------ EXCERPT PROVIDED

Our problems would be solved if everybody did X. Therefore do X.

The problematic word is “everybody.” Many strategies that make sense if you can count on absolutely everybody make far less sense if even a few people don’t employ them. Indeed, many strategies become increasingly dangerous to employ as you approach 100% participation and then at 100% suddenly become extremely safe.

Take trust, for example. If you could count on absolutely everybody to be absolutely trustworthy, then you could afford to be absolutely trusting and trustworthy too. But so long as some people are untrustworthy, your trust may well prove deeply dangerous. You therefore need to be able to pull out of relationships with someone you come to believe is untrustworthy. In that, you become untrustworthy yourself-but by necessity. Be absolutely trusting of and trustworthy to a sociopath, and you soon won’t have a roof over your head.

If nobody ever took advantage of anyone then you could really afford to be 100% trusting and trustworthy, but so long as there are even a few untrustworthy characters, you’re safest keeping open the burdensome question of whether or not to trusting and trustworthy in each particular case.

At first glance, it seems as though the more people become trusting and trustworthy, the safer it is to follow suit. That’s partly true. If you’re in a community of 200 and the percentage of trustworthy people doubles, then your chances of encountering a trustworthy person double. Also, as more people become trusting and trustworthy, the peer pressure to follow suit increases.

Still, the more trusting people are, the greater the incentive to act in untrustworthy ways. Deeply trusting communities are easy targets for untrustworthy types. That’s why the only sustainable spiritual communities practicing extreme trust control their boundaries and crack down on untrustworthy people, even though doing so is inconsistent with their commitment to universal trust. It’s also why so many communities built on extreme trust have leaders who sooner or later can’t resist taking advantage of the trust they have promoted.

Our problems would be solved if everybody did X. Therefore do X.

Different ideologues have different X’s. My libertarian friend’s X is taking responsibility for one’s actions. He’s strongly opposed to government bailouts, welfare, and even public libraries because he believes that they corrupt people into expecting handouts and therefore acting irresponsibly. If everyone took responsibility for their own actions, then society would be much more efficient and problems would be solved.

But not everyone will. It’s increasingly obvious that even in an entirely rational society where we experience all the consequences of our actions, many of us don’t always act in our own long-term interest, and when we do, it often isn’t in the long-term interest of the community. So yes, if you could somehow get everyone to act rationally and in the service of the community all would be well, but you can’t even approach that state because the more you free society from regulation so it can run on individual appetites the more advantageous it is to exploit others.

------------
------ EXCERPTED DATA

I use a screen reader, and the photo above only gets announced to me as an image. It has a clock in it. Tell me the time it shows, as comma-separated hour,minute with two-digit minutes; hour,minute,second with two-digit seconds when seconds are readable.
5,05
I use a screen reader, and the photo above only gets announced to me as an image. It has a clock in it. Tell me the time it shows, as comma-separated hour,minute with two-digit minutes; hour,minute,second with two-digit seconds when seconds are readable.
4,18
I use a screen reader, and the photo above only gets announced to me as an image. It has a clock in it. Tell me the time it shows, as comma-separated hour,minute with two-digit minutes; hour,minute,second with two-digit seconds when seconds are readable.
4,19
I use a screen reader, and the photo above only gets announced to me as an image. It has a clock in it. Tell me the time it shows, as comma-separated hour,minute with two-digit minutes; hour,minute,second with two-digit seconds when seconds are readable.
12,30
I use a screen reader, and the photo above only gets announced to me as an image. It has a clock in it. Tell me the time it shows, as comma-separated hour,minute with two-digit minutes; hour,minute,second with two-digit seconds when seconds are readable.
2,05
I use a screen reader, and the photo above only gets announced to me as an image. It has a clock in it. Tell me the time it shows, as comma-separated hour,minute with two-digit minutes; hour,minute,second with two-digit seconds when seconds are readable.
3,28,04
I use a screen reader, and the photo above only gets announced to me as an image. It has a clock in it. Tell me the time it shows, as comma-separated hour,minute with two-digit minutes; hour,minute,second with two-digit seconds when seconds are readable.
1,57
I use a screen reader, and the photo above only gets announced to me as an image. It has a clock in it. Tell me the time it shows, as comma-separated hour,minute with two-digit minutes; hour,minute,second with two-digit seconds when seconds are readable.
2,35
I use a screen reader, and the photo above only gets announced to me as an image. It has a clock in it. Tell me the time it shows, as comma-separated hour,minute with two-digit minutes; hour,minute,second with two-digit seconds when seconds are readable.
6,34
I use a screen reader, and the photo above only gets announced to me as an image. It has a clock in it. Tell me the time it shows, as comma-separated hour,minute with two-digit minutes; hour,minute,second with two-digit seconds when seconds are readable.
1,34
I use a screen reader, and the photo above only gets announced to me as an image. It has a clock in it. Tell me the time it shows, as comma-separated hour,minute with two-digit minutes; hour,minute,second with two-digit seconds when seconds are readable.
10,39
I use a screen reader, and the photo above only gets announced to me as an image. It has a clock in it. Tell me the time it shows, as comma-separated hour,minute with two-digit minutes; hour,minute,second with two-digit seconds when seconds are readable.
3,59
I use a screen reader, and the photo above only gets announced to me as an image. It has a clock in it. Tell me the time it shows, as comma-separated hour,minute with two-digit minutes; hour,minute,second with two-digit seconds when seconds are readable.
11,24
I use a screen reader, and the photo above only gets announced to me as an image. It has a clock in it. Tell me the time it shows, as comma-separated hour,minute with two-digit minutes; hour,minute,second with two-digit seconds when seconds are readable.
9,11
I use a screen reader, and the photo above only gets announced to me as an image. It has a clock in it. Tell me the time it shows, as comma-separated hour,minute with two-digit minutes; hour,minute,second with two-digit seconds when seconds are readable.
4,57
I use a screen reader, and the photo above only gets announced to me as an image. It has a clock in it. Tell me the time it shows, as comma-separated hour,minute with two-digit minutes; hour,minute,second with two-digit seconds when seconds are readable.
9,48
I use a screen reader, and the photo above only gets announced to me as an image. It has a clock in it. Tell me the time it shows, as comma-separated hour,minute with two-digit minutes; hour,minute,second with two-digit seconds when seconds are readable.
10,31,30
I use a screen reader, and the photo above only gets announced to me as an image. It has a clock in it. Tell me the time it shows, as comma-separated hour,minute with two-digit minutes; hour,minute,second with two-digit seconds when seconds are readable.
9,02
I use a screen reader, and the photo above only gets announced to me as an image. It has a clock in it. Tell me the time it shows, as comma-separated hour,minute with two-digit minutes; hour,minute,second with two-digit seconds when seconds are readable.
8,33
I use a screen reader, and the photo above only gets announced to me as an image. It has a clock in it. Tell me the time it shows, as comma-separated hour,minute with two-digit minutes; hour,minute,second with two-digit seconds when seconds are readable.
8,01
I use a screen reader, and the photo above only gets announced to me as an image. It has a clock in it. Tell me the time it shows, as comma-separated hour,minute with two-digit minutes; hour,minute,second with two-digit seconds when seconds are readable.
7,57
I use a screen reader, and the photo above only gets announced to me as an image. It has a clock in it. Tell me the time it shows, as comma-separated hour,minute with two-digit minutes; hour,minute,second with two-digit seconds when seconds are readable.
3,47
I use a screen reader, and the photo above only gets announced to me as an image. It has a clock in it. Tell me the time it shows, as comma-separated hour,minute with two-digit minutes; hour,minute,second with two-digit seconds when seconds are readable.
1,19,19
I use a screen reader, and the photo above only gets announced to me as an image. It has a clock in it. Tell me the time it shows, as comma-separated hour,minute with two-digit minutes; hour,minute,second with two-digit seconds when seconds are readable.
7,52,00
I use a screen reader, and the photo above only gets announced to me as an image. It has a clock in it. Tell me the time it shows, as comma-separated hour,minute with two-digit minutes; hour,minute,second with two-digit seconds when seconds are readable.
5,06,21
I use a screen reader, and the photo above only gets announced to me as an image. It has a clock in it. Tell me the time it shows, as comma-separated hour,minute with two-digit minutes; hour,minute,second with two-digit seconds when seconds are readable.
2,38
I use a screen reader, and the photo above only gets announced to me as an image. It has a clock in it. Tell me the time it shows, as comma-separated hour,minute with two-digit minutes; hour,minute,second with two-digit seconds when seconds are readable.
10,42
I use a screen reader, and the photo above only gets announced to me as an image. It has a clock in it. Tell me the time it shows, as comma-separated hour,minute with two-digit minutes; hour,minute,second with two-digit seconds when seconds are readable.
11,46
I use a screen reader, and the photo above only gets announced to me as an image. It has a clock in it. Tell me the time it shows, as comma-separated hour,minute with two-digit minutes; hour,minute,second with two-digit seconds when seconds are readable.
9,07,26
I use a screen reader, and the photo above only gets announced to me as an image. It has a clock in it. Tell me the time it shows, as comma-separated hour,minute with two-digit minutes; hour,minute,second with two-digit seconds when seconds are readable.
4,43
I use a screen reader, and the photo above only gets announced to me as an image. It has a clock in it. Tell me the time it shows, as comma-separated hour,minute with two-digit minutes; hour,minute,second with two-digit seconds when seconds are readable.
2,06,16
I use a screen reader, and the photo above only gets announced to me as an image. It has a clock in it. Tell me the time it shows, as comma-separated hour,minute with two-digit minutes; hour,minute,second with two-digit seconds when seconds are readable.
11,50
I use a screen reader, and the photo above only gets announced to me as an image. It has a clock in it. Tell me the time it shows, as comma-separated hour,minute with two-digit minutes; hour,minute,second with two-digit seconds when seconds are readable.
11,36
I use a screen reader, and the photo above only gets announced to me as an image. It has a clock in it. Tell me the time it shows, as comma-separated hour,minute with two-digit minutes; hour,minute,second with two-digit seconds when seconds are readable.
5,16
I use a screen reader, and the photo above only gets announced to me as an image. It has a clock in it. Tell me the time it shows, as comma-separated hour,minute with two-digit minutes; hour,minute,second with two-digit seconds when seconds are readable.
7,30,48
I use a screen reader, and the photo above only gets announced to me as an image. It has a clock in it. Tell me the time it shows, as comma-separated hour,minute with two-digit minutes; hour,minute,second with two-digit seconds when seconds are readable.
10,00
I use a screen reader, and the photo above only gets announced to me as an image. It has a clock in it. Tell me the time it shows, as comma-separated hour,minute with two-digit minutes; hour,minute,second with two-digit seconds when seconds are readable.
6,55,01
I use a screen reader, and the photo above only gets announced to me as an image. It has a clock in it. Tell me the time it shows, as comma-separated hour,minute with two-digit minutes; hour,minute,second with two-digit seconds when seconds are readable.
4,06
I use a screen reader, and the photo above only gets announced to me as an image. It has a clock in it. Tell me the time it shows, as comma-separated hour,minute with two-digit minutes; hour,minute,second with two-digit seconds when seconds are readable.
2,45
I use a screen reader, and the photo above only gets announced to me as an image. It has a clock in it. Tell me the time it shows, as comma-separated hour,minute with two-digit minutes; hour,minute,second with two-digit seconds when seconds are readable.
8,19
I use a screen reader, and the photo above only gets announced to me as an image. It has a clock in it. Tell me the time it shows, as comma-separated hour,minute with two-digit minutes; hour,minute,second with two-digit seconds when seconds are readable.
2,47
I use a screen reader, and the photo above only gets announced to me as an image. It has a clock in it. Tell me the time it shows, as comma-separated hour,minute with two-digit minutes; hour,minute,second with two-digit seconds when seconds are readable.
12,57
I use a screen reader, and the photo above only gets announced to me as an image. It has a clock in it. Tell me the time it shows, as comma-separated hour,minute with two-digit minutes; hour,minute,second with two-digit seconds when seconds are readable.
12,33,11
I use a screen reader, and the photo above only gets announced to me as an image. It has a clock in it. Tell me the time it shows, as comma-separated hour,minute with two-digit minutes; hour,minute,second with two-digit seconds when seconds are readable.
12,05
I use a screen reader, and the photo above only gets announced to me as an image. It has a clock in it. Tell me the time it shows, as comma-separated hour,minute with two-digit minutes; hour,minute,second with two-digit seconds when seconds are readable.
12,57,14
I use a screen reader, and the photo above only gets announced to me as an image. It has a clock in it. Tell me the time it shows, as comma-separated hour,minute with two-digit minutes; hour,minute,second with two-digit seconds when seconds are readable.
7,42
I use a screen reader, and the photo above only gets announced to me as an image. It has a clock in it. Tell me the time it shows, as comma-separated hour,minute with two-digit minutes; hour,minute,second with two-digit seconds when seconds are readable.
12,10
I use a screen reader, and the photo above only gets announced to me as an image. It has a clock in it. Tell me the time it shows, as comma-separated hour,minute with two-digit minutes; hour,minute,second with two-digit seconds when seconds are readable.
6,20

------------

## REQUIRED TASK
Set down, word for word, the part of the essay on trust that runs between "But not everyone" and "to exploit others.", inclusive.

## FINISHED EXERCISE
But not everyone will. It’s increasingly obvious that even in an entirely rational society where we experience all the consequences of our actions, many of us don’t always act in our own long-term interest, and when we do, it often isn’t in the long-term interest of the community. So yes, if you could somehow get everyone to act rationally and in the service of the community all would be well, but you can’t even approach that state because the more you free society from regulation so it can run on individual appetites the more advantageous it is to exploit others.